Like any good .NET developer I had the XML file format being opened by Visual Studio, it has a nice viewing, and editing interface that is hard to beat. Today I saw their was a QuickTime update while watching the Facebook Conferences presentation in anticipation of my previous post today. So as I decided to do the update, what a nightmare that has turned out to be. First of all it was 70 MB download, because Apple also decided that iTunes and Safari needed to be downloaded with Quicktime, and bundled them all together. Then it decides to take over all my documents in my system, including HTML, XML, and a bunch of other web related documents.
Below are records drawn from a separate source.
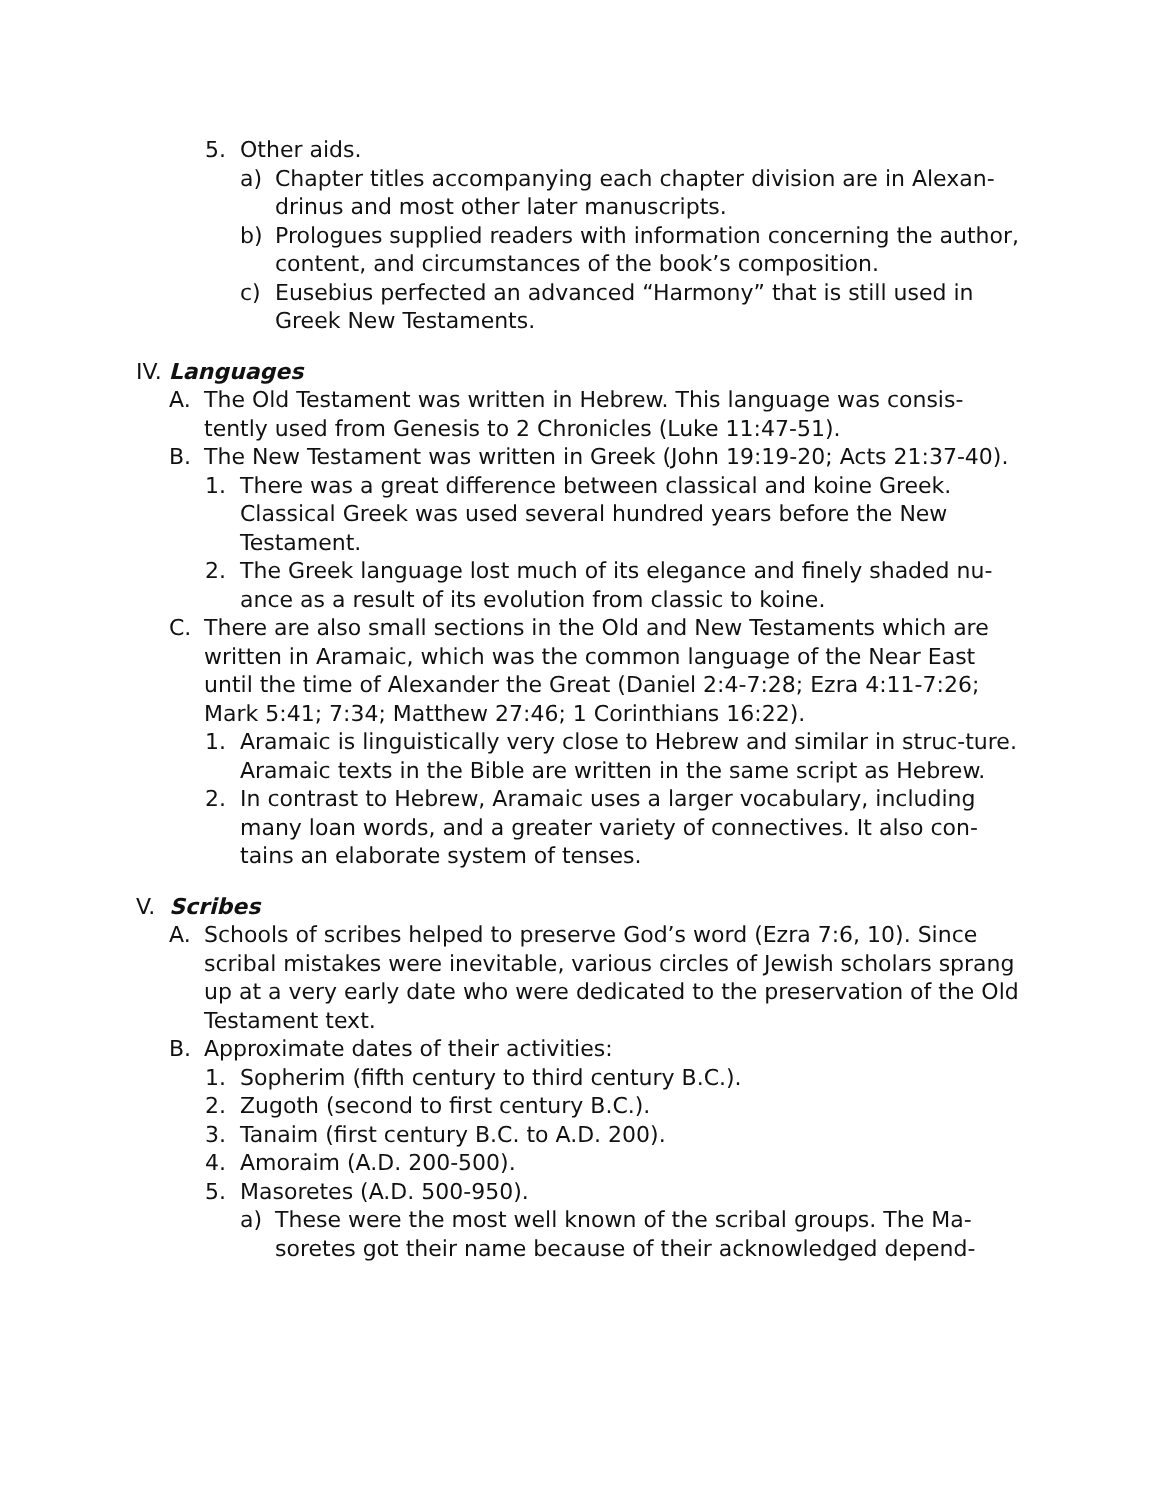5. Other aids.
a) Chapter titles accompanying each chapter division are in Alexan-drinus and most other later manuscripts.
b) Prologues supplied readers with information concerning the author, content, and circumstances of the book’s composition.
c) Eusebius perfected an advanced “Harmony” that is still used in Greek New Testaments.
IV. Languages
A. The Old Testament was written in Hebrew. This language was consis-tently used from Genesis to 2 Chronicles (Luke 11:47-51).
B. The New Testament was written in Greek (John 19:19-20; Acts 21:37-40).
1. There was a great difference between classical and koine Greek. Classical Greek was used several hundred years before the New Testament.
2. The Greek language lost much of its elegance and finely shaded nu-ance as a result of its evolution from classic to koine.
C. There are also small sections in the Old and New Testaments which are written in Aramaic, which was the common language of the Near East until the time of Alexander the Great (Daniel 2:4-7:28; Ezra 4:11-7:26; Mark 5:41; 7:34; Matthew 27:46; 1 Corinthians 16:22).
1. Aramaic is linguistically very close to Hebrew and similar in struc-ture. Aramaic texts in the Bible are written in the same script as Hebrew.
2. In contrast to Hebrew, Aramaic uses a larger vocabulary, including many loan words, and a greater variety of connectives. It also con-tains an elaborate system of tenses.
V. Scribes
A. Schools of scribes helped to preserve God’s word (Ezra 7:6, 10). Since scribal mistakes were inevitable, various circles of Jewish scholars sprang up at a very early date who were dedicated to the preservation of the Old Testament text.
B. Approximate dates of their activities:
1. Sopherim (fifth century to third century B.C.).
2. Zugoth (second to first century B.C.).
3. Tanaim (first century B.C. to A.D. 200).
4. Amoraim (A.D. 200-500).
5. Masoretes (A.D. 500-950).
a) These were the most well known of the scribal groups. The Ma-soretes got their name because of their acknowledged depend-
See below.

Then to boot their XML “Rendering” sucks.

Safari XML Rendering Sucks

Hey news flash Steve Jobs this is how a real browser renders XML, and does a damn fine job at it.

IE XML Rendering Doesn't Suck

At least if you are going to take over my system, and forcibly put your software on my computer, the very least you could do is not make it suck. Is that too much to ask.

Steve Jobs has to learn that Windows users don’t put up with the same amount of shit as Apples users do, because one we don’t bow down at the alter of Steve Jobs, and two we have other options. I am not going to let Steve Jobs take a steaming pile of shit on my PC, change all the settings, install one of the worst browsers on earth, and then forgive him. He is going to have to do something grand with Safari to get it back on my PC.

I am really pissed that I now have to uninstall a program that I never wanted installed in the first place, and then go through the registry and clean up after an Apple Developer that couldn’t find his way out of a paper bag.

Maybe they should spend less time trying to achieve an ACID3 milestone that won’t be standard for another couple of years and work on the basics that IE for the better part of a decade now.